Having touched on the ways designing, and thinking about designing, for the metaverse have developed in his work; as our conversation nears an end, I ask about his new metaverse villa. It’s a sprawling estate that’s largely set outdoors, edging up against a large body of water. In many ways, the villa he’s designed very much resembles what could be a fabulous outdoor setting, surrounded by more fabulous amenities, as those found in a backyard setting of an LA home: a sunken lounging area and fire pit, a meticulously manicured terrace, an area for yoga, a fountain, and miscellaneous areas for displaying art—as the owner's NFTs.

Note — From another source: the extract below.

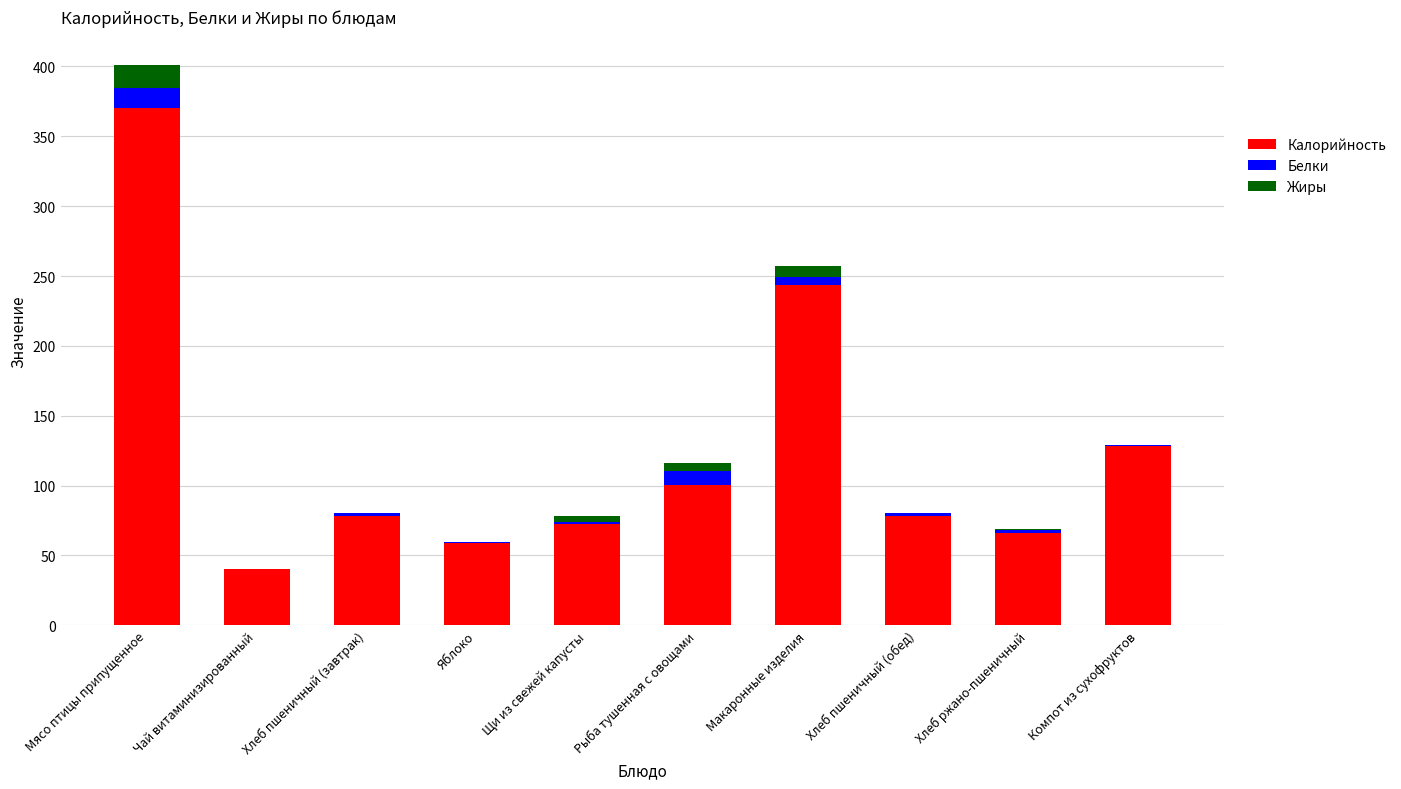

At which label is Калорийность closest to 205?

Макаронные изделия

‘The entry sequence is meant to recall a Greek temple,’ he informs, ‘with art screens. Oh; there’s an NFT gallery in there! That was a big program function for me to include in the villa. So, with NFTs, we mostly know them as 2D windows, in a 2D frame. And now these artworks can change and become more experiential in the metaverse, and specifically in this villa’s art gallery. There’s also the pool that plays into the visual cues of what a house has been, and I’ve included a digital fashion closet–it's a place to store your digital wearables. There’s also a big floating box, and for me, that space was about pushing the notion of what an NFT and what artworks can be, so that it’s something that floats; the NFT is wrapped all around it, to become a site-specific piece of artwork, so you can lounge under it. And there are stairs! You can always walk up and into this area of the villa. And it becomes the inverse, where you’re now surrounded by these six walls with some sort of NFT art all around them.’
‘At the end of the day, I think of these spaces–those in the metaverse–as being very similar to set design, as in the set of a theater, or film; they’re all telling a story.’
‘When it came to furniture for the villa,’ he explains, ‘villa and furniture in quotes; it’s very easy for someone to make a 3D model of a chair and put it in a metaverse space. What I’ve now started to think, in the metaverse, is how we still need visual cues that work to signify what the activities that should happen in that space, are… we have to ask ourselves how the design of furniture changes over time in the metaverse, given that it’s not really possible to sit in there, yet; or dine at a table. So, the way we approach furniture now gives cues and signals of familiarity, but there can certainly be a lack of materiality in the chair, as we know it from its current form. The fundamentals of modern design are centered around how to insert one’s self into nature, by bringing that nature closer to us. Very un-midcentury modern, perhaps.’
To conclude, I ask what Fernandez envisions people doing in the metaverse–in his own villa, or otherwise. He pauses and then states: ‘With this most recent villa; the ocean crashes into the rocks. But the ocean also turns an edge and becomes a waterfall, a pool, and a fountain. This would never be possible in the real world, obviously. I also think that one of the main uses of the metaverse will be for meditation. I think meditation will be huge in the metaverse. As we now know all too well, no one likes video calls. Meet-ups and lounging and parties; they’ll happen in there too. The metaverse really is all about the body–or, the absence of it.’